Renda fixa isenta de IR chegará ao fim em 2026? Governo mira LCAs, LCIs e debêntures

Secretário do Tesouro Nacional faz declaração que remonta às intenções do governo Lula em taxar títulos incentivados.

Publicado em 08/07/2026 às 17:26h Publicado em 08/07/2026 às 17:26h por Lucas Simões
Renda fixa isenta incentiva projetos de agronegócio, imobiliário e infraestrutura (Imagem: Shutterstock)
Renda fixa isenta incentiva projetos de agronegócio, imobiliário e infraestrutura (Imagem: Shutterstock)
As intenções do governo Lula de taxar os investimentos em renda fixa que ainda estão isentos da cobrança de imposto de (IR) seguem no radar em 2026, diante das declarações do secretário do Tesouro Nacional, Daniel Leal, durante entrevista ao jornal Valor Econômico nesta quarta-feira (8).
Para o representante do governo, os títulos incentivados, como LCAs (Letras de Crédito do Agronegócio), LCIs (Letras de Crédito Imobiliário) e debêntures incentivadas, causam distorções no mercado de renda fixa, uma vez que os próprios títulos públicos, como os presentes no Tesouro Direto, estão sujeitos à mordida do Leão da Receita Federal.
“Já teve [essa discussão] na época.

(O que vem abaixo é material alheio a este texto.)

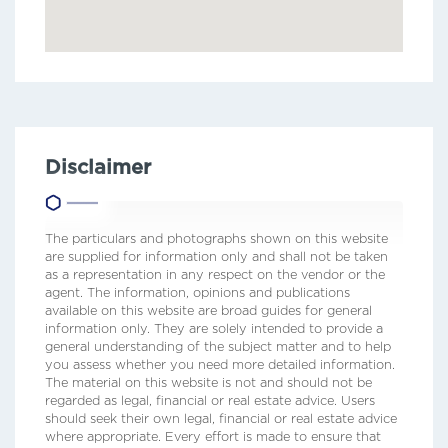
Disclaimer
The particulars and photographs shown on this website
are supplied for information only and shall not be taken
as a representation in any respect on the vendor or the
agent. The information, opinions and publications
available on this website are broad guides for general
information only. They are solely intended to provide a
general understanding of the subject matter and to help
you assess whether you need more detailed information.
The material on this website is not and should not be
regarded as legal, financial or real estate advice. Users
should seek their own legal, financial or real estate advice
where appropriate. Every effort is made to ensure that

Então, já estão meio mapeadas quais são as alternativas que podem ser utilizadas”, afirmou Leal ao jornal.
Todavia, o próprio secretário do Tesouro Nacional reconhece que não há base suficiente de apoio para taxar os títulos incentivados de renda fixa, citando a própria derrota sofrida pelo governo Lula no final de 2025, quando uma Medida Provisória sobre o tema perdeu a validade por articulação de deputados e senadores.
Por ora, a estratégia do secretário do Tesouro Nacional é convencer tanto o mercado financeiro quanto a população de que uma eventual taxação dos títulos incentivados traria mais benefícios, como, por exemplo, reduzir a taxa de referência das emissões de títulos públicos.

Briga na renda fixa

A mira do governo brasileiro contra a isenção de LCAs, LCIs, debêntures incentivadas, além de CRAs (Certificados de Recebíveis do Agronegócio) e CRIs (Certificados de Recebíveis Imobiliários), coincide com um momento de taxas recordes para a dívida pública.
No próprio Tesouro Direto, investidores pessoas físicas têm acesso a remunerações elevadas, como: títulos prefixados pagando acima de 14,50% ao ano e títulos indexados à inflação remunerando acima de IPCA+ 8% ao ano.
Inclusive, o secretário do Tesouro Nacional demonstrou dificuldades do governo para rolar a sua dívida, diante da desconfiança do mercado em emprestar dinheiro em condições de taxas tão arriscadas, sobretudo nas chamadas NTN-Bs (o nome técnico do Tesouro IPCA+).
Durante o mais recente leilão de dívida pública, o governo priorizou a oferta de Tesouro Selic, que angariou mais de R$ 28 bilhões, enquanto o montante de Tesouro IPCA+, em diferentes prazos de vencimento, à disposição dos grandes bancos foi inferior a R$ 1 bilhão. 
Atualmente, quem empresta dinheiro ao governo via o Tesouro Direto está sujeito a pagar IR, com alíquotas que partem de 22,5% até o mínimo de 15%. Por isso, os títulos isentos costumam apresentar um gross-up (retorno equivalente) bem superior no bolso dos investidores.